Nos argumentos apresentados para impedir a legalização da planta, João Carvalho encontra vários contrassensos. Em primeiro lugar, a existência de cannabis plantado em Portugal por uma empresa canadiana, que tem em vista a exportação, nomeadamente para a Alemanha.

“Uma empresa entra aqui pela porta grande com um investimento de 20 milhões de euros e é-lhe permitido plantar cannabis. A planta é exportada para a Alemanha e os alemães vão poder beneficiar da nossa excelente exposição solar, do nosso bom solo. Mas nós, cidadãos portugueses, não. Não faz sentido. Se o Partido Socialista permite investimentos desta natureza tem que permitir que os seus cidadãos também tenham acesso ao que é produzido por essa grande empresa. Mais uma vez estamos em incongruências totais”, expõe João Carvalho.

O segundo contrassenso apontado pelo ativista recai sobre os partidos políticos que colocaram barreiras às propostas do BE e do PAN.

“O Partido Comunista não fez aprovar esta lei para não dar louvores partidários ao Bloco de Esquerda”

João Carvalho acusa o PCP de se mover por “interesses partidários” e não pelos “interesses das pessoas”, uma vez que, no último ano, “por esta altura ou talvez pela primavera, tínhamos artigos na imprensa em que o Partido Comunista defendia e assumia publicamente que viabilizaria uma lei com vista à legalização da cannabis para uso terapêutico. O Partido Comunista não fez aprovar esta lei para não dar louvores partidários ao Bloco de Esquerda”, defende.

O ativista nega ter ficado surpreendido com a possibilidade de o PSD avançar com uma proposta para a legalização da cannabis, uma vez que o tema é consensual, por exemplo, no seio das juventudes partidárias.

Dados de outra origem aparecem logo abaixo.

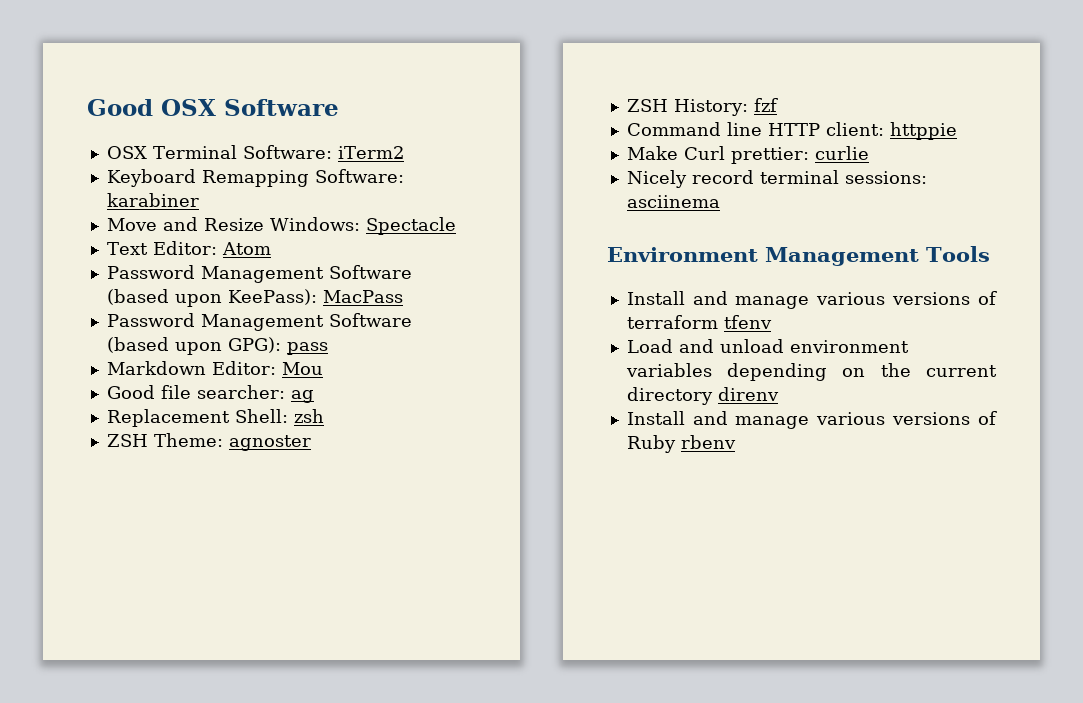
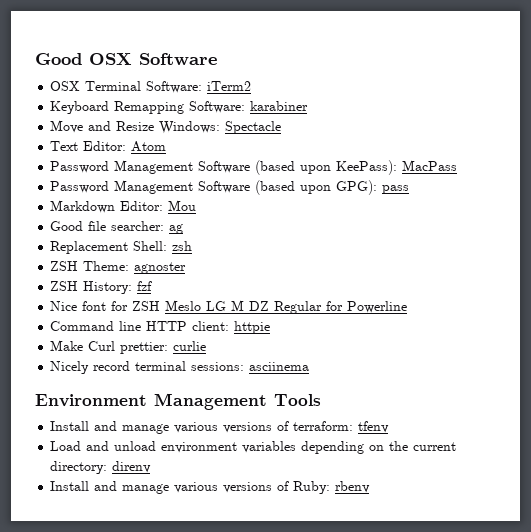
(778, 105) none -> [50,300,408,314] // Nice font for ZSH Meslo LG M DZ Regular for Powerline
[889,122,957,140] httppie -> [234,321,271,334] httpie
[626,315,718,329] terraform -> [293,421,354,431] terraform:
[626,387,713,405] directory -> [50,461,108,474] directory:
[626,435,676,453] Ruby -> [293,481,331,494] Ruby:

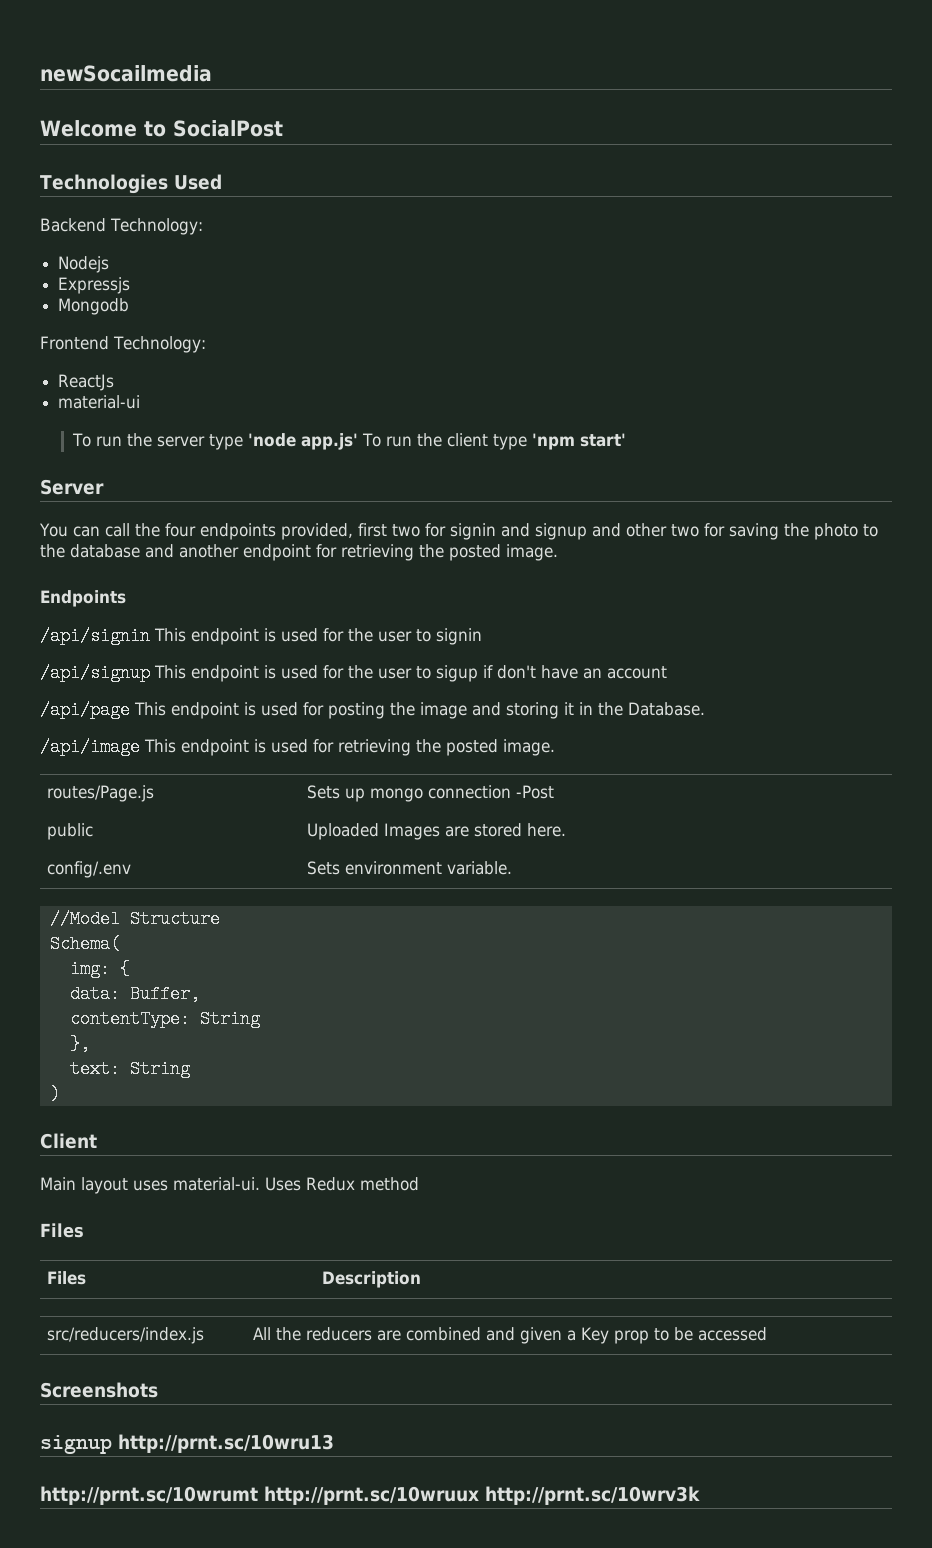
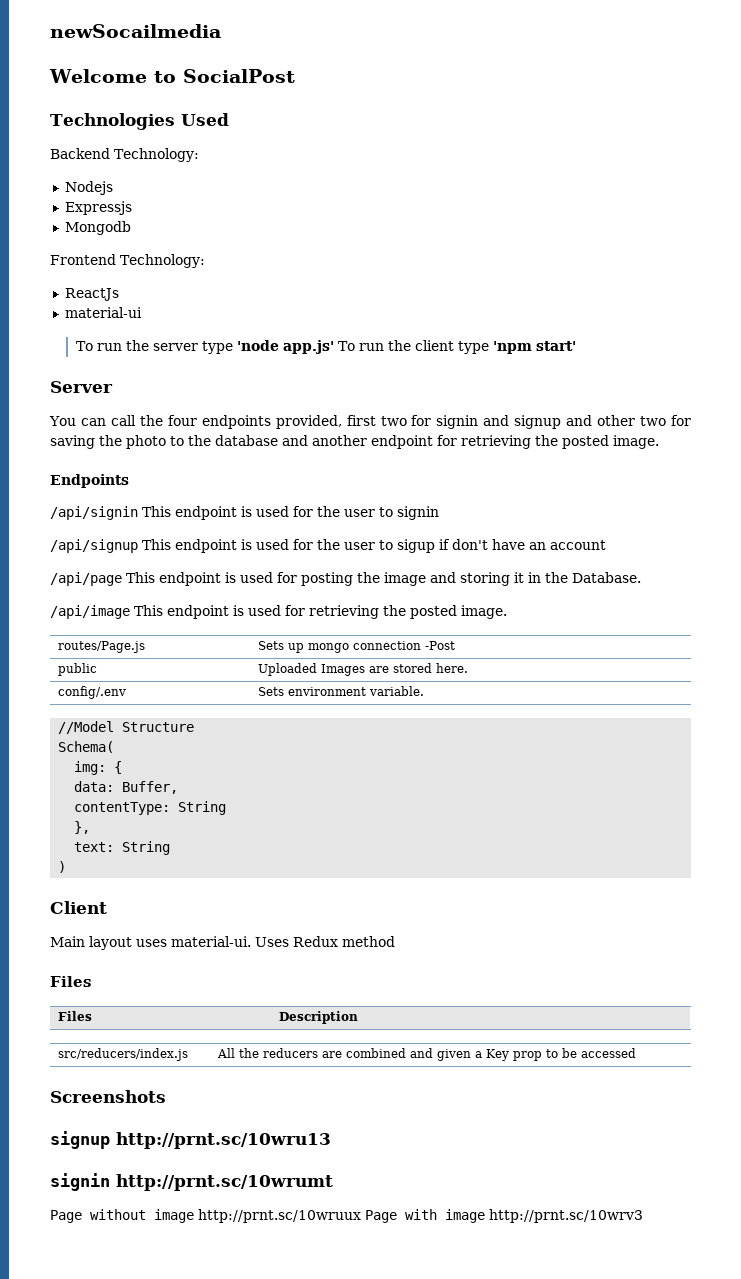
(334, 1443) none -> [50,1173,110,1191] signin
[264,1486,700,1505] http://prnt.sc/10wruux http://prnt.sc/10wrv3k -> [50,1209,643,1223] // Page without image http://prnt.sc/10wruux Page with image http://prnt.sc/10wrv3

“Não nos vamos esquecer que Pedro Passos Coelho quando era dirigente da JSD era favorável à legalização das drogas leves e o vice-presidente da Assembleia da República, nos seus tempos de JS, também. O que acontece é que os nossos “jotinhas” socialistas e social-democratas com a maioridade parece que perdem as convicções. A base juvenil do PSD há anos que promove e que defende a legalização das drogas leves. E não estamos só a falar do uso terapêutico”, sublinha João Carvalho.

A importância do autocultivo para o acesso pleno a todas as variedades de cannabis

A possibilidade de um cidadão português poder cultivar cannabis em casa é o principal ponto de discórdia entre os vários partidos políticos, mas João Carvalho defende que o autocultivo é fundamental para garantir que cada pessoa tem acesso à espécie de cannabis que melhor funciona na sua situação.

“No Canadá, inicialmente, o acesso a cannabis com fins terapêuticos funcionava exclusivamente através das empresas licenciadas que, por razões muitas vezes economicistas, decidiam em vez de cultivar 20 espécies cultivar só três. E havia doentes que se davam melhor com uma espécie que não era oferecida pelo leque das empresas licenciadas”, explica João Carvalho.
O ativista acrescenta que a legislação foi “afinada de forma a permitir que cada um possa cultivar a espécie de cannabis com a qual obtém melhores resultados, tal como alguém pode plantar, por exemplo, erva-cidreira em casa, porque lhe faz bem ao estômago”.

Uso recreativo da cannabis é o “objetivo final”

João Carvalho acredita que a médio-prazo a cannabis poderá estar legalizada em Portugal para fins medicinais, mas também para uso recreativo e  sublinha que o país é visto pelo exterior como “um exemplo a seguir na nossa postura estatal perante o consumo de drogas”.
O ativista recorda que a Califórnia só legalizou a utilização da planta para uso recreativo duas décadas depois de permitir o seu uso para fins terapêuticos, mas assegura que o mesmo não acontecerá com Portugal.
“Acho que já não precisamos de demorar vinte anos para chegar à conclusão de que a guerra às drogas é uma batalha perdida que só tem enriquecido os cartéis de droga e a criminalidade. Já há provas dadas de que a legalização – de uma forma não total, mas tolerada, como é o exemplo da Holanda – em nada potenciou o consumo de drogas leves. Pelo contrário, trouxe qualidade, trouxe informação importante. Andamos sobretudo a ser preconceituosos, a ter uma postura conservadora e a impedir a sociedade de evoluir”, remata.